Occupazione abusiva in centro storico, la polizia locale denuncia due persone e sequestra l’alloggio

Operazione del Reparto Sicurezza Urbana – Nucleo Antidegrado. A denunciare quanto era accaduto è stato il proprietario del’appartamento. Applicato l’articolo 634bis del Codice Penale introdotto dal decreto sicurezza che inasprisce le pene per chi occupa abusivamente gli immobili

Nuovo intervento della PL contro l’occupazione abusiva di immobili nel centro storico. In seguito a una denuncia-querela presentata dal legittimo proprietario di un appartamento in vico Carmagnola, attraverso il proprio legale, per violazione dell’articolo 634bis del Codice Penale (occupazione arbitraria di immobile altrui), il Reparto Sicurezza Urbana – Nucleo Antidegrado è stato delegato a intervenire d’urgenza dal pubblico ministero, Giancarlo Vona.
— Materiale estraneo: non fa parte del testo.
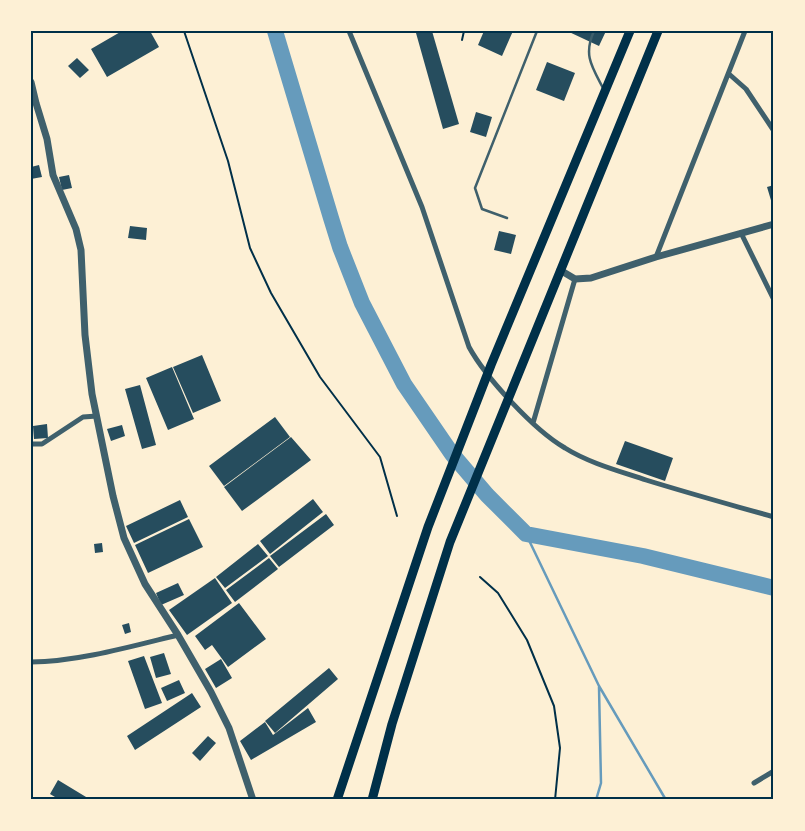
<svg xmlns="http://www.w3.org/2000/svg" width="805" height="831" font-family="'Zilla Slab',serif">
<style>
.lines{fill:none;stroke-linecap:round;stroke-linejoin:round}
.stream{stroke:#669bbc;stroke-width:2.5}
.river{stroke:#669bbc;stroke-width:16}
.building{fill:#264d5e}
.path{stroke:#003049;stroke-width:2}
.service{stroke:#3f606c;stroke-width:2.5}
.minor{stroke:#3f606c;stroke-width:5}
.tertiary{stroke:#3f606c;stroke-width:7}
.trunk{stroke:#003049;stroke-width:9}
.neatline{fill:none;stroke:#003049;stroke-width:2}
</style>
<rect width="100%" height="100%" fill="#fdf0d5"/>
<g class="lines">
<path class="stream" d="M526,534L599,686L666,800
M596,800L601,783L599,687"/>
<path class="river" d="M275,31L331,218L340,247L362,303L404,384L452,454L487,495L526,534L643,556L774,588"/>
</g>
<path class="building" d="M122,31H150L159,47L107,77L91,49Z
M422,31H432L459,124L443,129L416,33Z
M484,31H513L502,56L478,45Z
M567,31H606L599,46Z
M77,58L89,70L80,78L68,66Z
M547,62L575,73L564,101L536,90Z
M476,112L492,117L486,137L470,132Z
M39,165L42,177L31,179V167Z
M69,175L72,188L62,190L59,177Z
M774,185V207H773L767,187Z
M130,226L147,228L146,240L128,238Z
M499,231L516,235L511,254L494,250Z
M202,355L221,401L193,413L173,367Z
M172,367L194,419L168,430L146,378Z
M140,385L156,445L142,449L125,389Z
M275,417L290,437L224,486L209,466Z
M47,424L48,438L34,439L33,426Z
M122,425L125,436L111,441L107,429Z
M291,437L311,460L242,511L224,487Z
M625,441L673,458L665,481L616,464Z
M313,499L323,512L270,554L260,541Z
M180,500L188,517L134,543L126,526Z
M326,514L334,525L279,567L270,556Z
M189,519L203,547L148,573L135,545Z
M102,543L103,552L95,553L94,544Z
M258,544L268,556L225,588L216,577Z
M269,558L278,569L235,602L226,590Z
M215,578L232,603L187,635L169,610Z
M178,583L184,595L161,605L156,593Z
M239,603L266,639L228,667L212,645L205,650L195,636Z
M129,623L131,632L125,634L122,625Z
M164,653L171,674L156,678L150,657Z
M144,656L162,703L145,709L128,661Z
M221,659L232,678L216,688L205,669Z
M329,668L338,679L275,733L265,721Z
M179,680L185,693L167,701L161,688Z
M192,693L201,707L135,750L127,736Z
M308,708L316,722L251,760L240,741L265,722L273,735Z
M208,736L216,743L200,761L192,753Z
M58,780L91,800H60L50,794Z"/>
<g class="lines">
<path class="path" d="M184,31L228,161L250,248L271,293L320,377L380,457L397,516
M462,40L464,31
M480,577L498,593L527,640L554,706L560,748L555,800"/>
<path class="service" d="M594,31C583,55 592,67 603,88
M507,218L482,209L475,188L537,31"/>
<path class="minor" d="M349,31L422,207L469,347C486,378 534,430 565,448C589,463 619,471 646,480C688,493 731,505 774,517
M729,74L746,89L774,131
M741,233L774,300
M656,257L745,31
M533,423L575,279
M31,444H42L83,417L97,416
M31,662C77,662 133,646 178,635
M754,783L774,771"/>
<path class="tertiary" d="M31,82L36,103L47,139L53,175L76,229L81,250L85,335L92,394L113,496L124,538L145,584L178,635L211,692L229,728L253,800
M560,270L575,279L591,278L656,257L774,224"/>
<path class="trunk" d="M337,800L428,527L491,365L630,31
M372,800L392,724L450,542L658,31"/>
</g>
<rect width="805" height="831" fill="none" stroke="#fdf0d5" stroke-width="65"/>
<rect x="32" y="32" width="740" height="766" class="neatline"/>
</svg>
Vico Carmagnola si trova nel centro storico, nel Sestiere della Maddalena, a pochi passi da via Garibaldi e da piazza della Meridiana. È una delle tante crêuze e stradine caratteristiche dei caruggi genovesi, in una zona ricca di storia ma spesso anche interessata da problematiche sociali e abitative.
Il sopralluogo, eseguito in data 26 maggio, ha portato all’identificazione di due occupanti abusivi: un cittadino di nazionalità nigeriana e uno di nazionalità gambiana, entrambi irregolari sul territorio nazionale. Gli agenti hanno immediatamente provveduto a condurre i due presso gli uffici per l’identificazione, procedendo contestualmente al loro allontanamento dall’immobile.
Durante l’intervento è emerso che la porta d’ingresso dell’appartamento risultava manomessa e aperta, chiara prova dell’illecita occupazione. Il pubblico ministero ha quindi disposto il sequestro preventivo dell’alloggio ai sensi dell’articolo 321 del codice di procedura penale, affidandolo in giudiziale custodia al proprietario, che si è recato sul posto per ripristinare le condizioni di sicurezza dell’abitazione.
I due soggetti sono stati deferiti per violazione dell’art. 634bis CP, un reato di recente introduzione nell’ambito del nuovo Decreto Sicurezza, che inasprisce le pene per chi occupa arbitrariamente immobili senza titolo.
Art. 634-bis (Occupazione arbitraria di immobile destinato a domicilio altrui). – Chiunque, mediante violenza o minaccia, occupa o detiene senza titolo un immobile destinato a domicilio altrui o sue pertinenze, ovvero impedisce il rientro nel medesimo immobile del proprietario o di colui che lo detiene legittimamente, e’ punito con la reclusione da due a sette anni. Alla stessa pena soggiace chiunque si appropria di un immobile destinato a domicilio altrui o di sue pertinenze con artifizi o raggiri ovvero cede ad altri l’immobile occupato. Fuori dei casi di concorso nel reato, chiunque si intromette o coopera nell’occupazione dell’immobile, ovvero riceve o corrisponde denaro o altra utilita’ per l’occupazione medesima, soggiace alla pena prevista dal primo comma. Non e’ punibile l’occupante che collabori all’accertamento dei fatti e ottemperi volontariamente all’ordine di rilascio dell’immobile. Il delitto e’ punito a querela della persona offesa. Si procede d’ufficio se il fatto e’ commesso nei confronti di persona incapace, per eta’ o per infermità»
L’intervento si inserisce nel quadro delle attività di contrasto al degrado urbano e di tutela della proprietà privata, particolarmente attive nelle aree centrali della città dove il fenomeno delle occupazioni abusive resta un’emergenza ricorrente.